AppSecUSA 2015

Human human behavior can be reasonably measured by economic theory. Incentives and Penalties are huge drivers that motivate people to behave in certain and predictable ways. The larger the economic benefits, the more coercible is a person to behave in a desired way.When looked from this economic perspective, the security battle seems to be hard to win. due to the skew in economic for various stakeholders in this game
Opponents
1) Perception – Security benefits typically fly under the radar when it’s working well. A good security program prevents incidents and breaches which over time can lead to complacent attitudes by management and finance.
2) Budget - A security professional has a cost or expense budget that cannot be exceeded - hackers have no marginal cost
3) Time - A security assessment has a definite deadline for completion, usually release timelines, etc. No such artificial barriers for a hacker.
Collaborators - Developers, product management
1) Developers have a different goal that they are measured on, usually on delivery – and security issues interfere with their objectives.
2) Product managers are racing against deadlines and competitors to release the product - Any delays have an immediate financial impact, compared to a theoretical exploit scenario.
Application Security professionals
1) An enormous number of false positives in automation (code reviews specifically) due to context differences, wastes a lot of scarce bandwidth.
2) The effort needed on security is continuous, whereas a point in time insecurity can be easily exploited.
3) Application security is still heavy on manual effort- No commercial tools can find functional issues like indirect object reference, privilege escalation, etc.
4) Performing security assessments is expensive- usually billed by the hour. When an assessment doesn’t find anything to report, the cost can be perceived as “wasted”.
Solutions
I propose some practical and tested methods that increase the chances of success. I have listed a few here
1) Have a dedicated application security team. Developers doing security reviews will always have a conflict of interest.

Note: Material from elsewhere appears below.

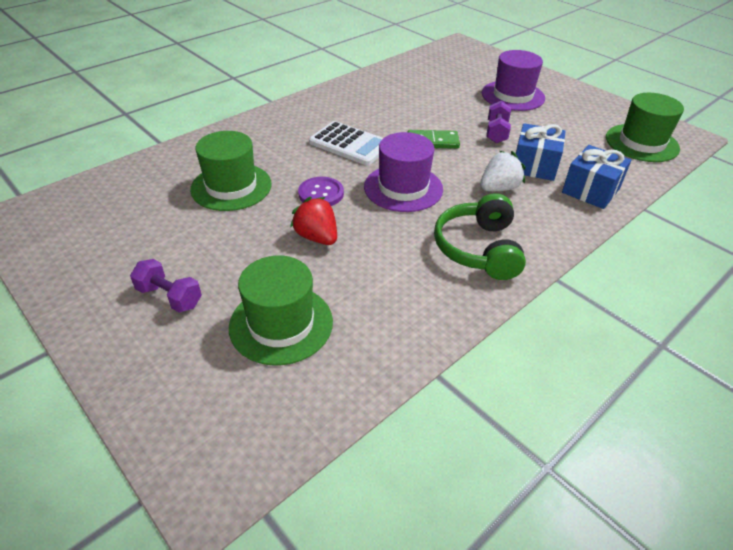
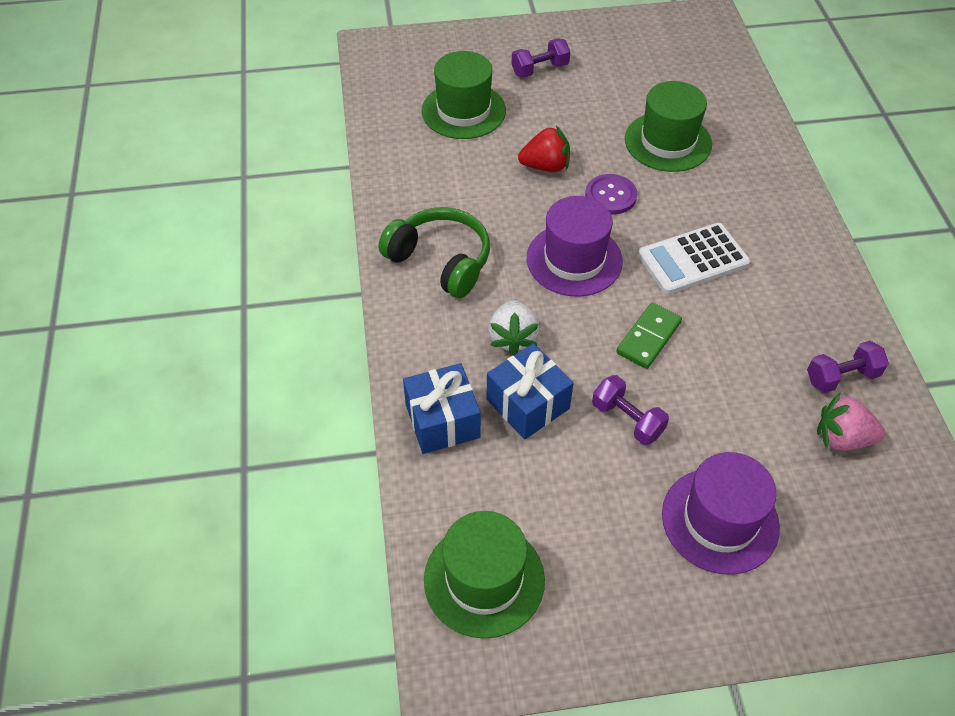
camera: 125 degrees right, 10 degrees up
none -> purple dumbbell [807,341,889,393]
none -> pink strawberry [817,393,885,451]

2) The cost of fixing issues identified during Code reviews/penetration testing) is highly expensive , and may even be in feasible to correct without architectural changes. Avoiding bugs is better than fixing bugs. A few of the known techniques(which work) are
a. Developer Training - On Joining as well as on regular(annual) basis
b. Security should be integrated with SDLC - Involvement at the requirements and design review stage can preempt most architectural issues
3) Befriend Developers - relationships typically supersede economic considerations. – Some of our application security engineers (Ex developers) build a very cordial relationship with developers, often aiding them in non-security situations .

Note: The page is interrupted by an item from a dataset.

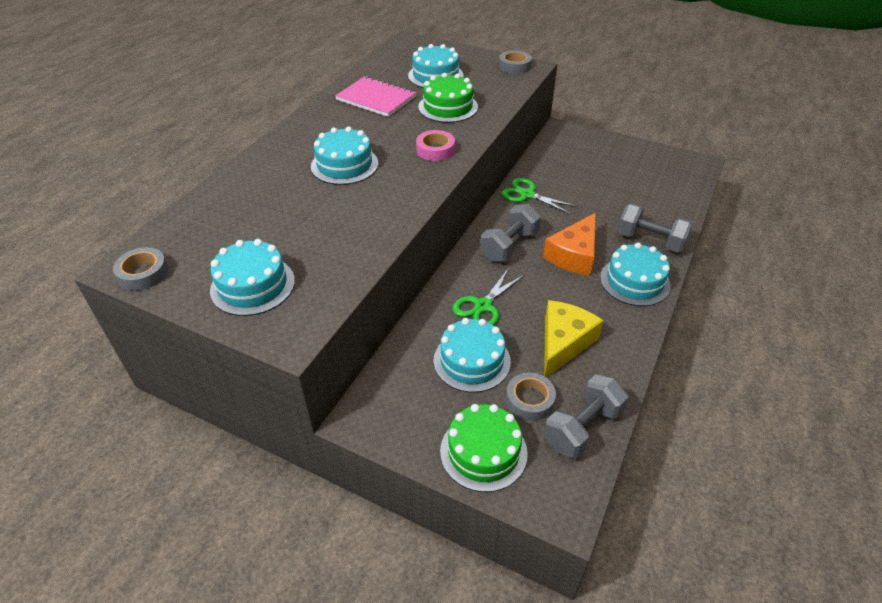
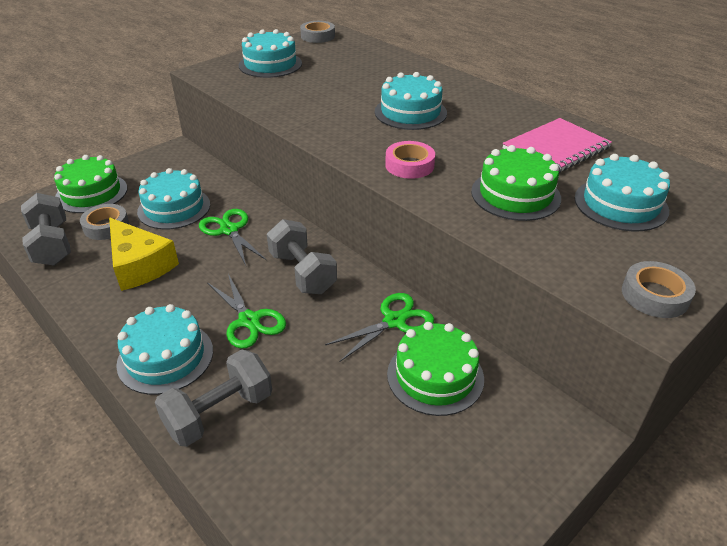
camera: 110 degrees right, 5 degrees down
orange cheese [543,213,596,276] -> green scissors [207,274,286,349]
none -> green cake [387,322,484,416]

4) Incentivize developers, especially when a high severity issue is fixed with urgency, with Rewards, gift certificates, etc. Tap into your company’s incentive program – or start one.

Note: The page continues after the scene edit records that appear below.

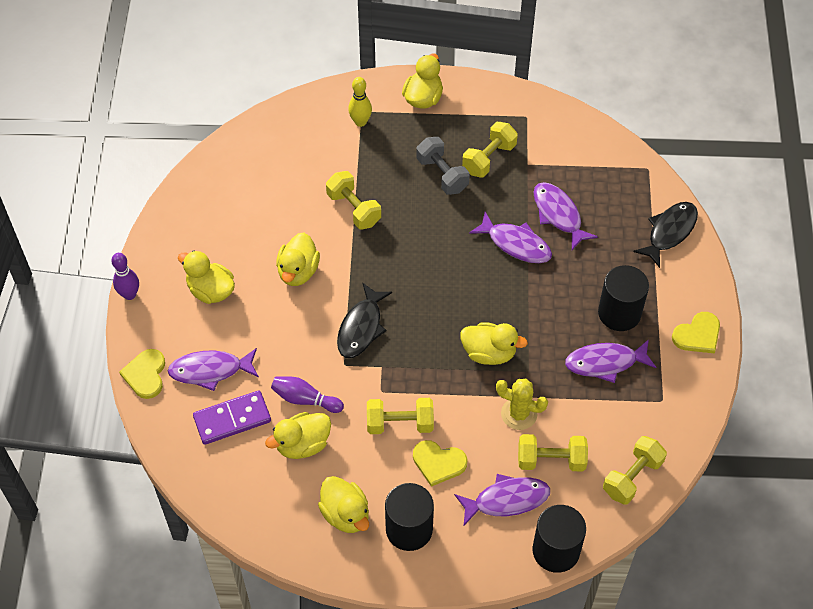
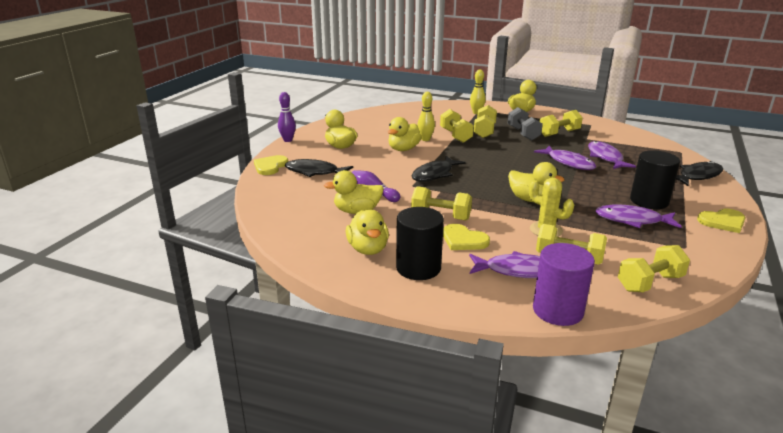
camera: 20 degrees right, 30 degrees down
purple fish [168,348,259,391] -> black fish [285,159,353,177]
purple domino [193,390,271,445] -> none
black cylinder [532,505,586,573] -> purple cylinder [533,243,595,326]
none -> yellow bowling pin [418,92,435,141]
none -> yellow dumbbell [474,105,497,138]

5) Automation - While commercial/open source tools may not have the context to find functional issues, you may customize or build your own tools to reduce manual effort. For example, static analyzers like Fortify have custom rules that can automate human knowledge.
6) Continual Security - Track CVE/NVD for known issues. Tools like OWASP dependency checker can make your life easy.
7) Cost of vulnerability assessments/Penetration testing
a. If you are a B2C organization - Bug bounty programs can help keep costs in control.
b. If you are a B2B service - Encourage your clients to run their own penetration tests on your service. Never miss an opportunity to get free consulting.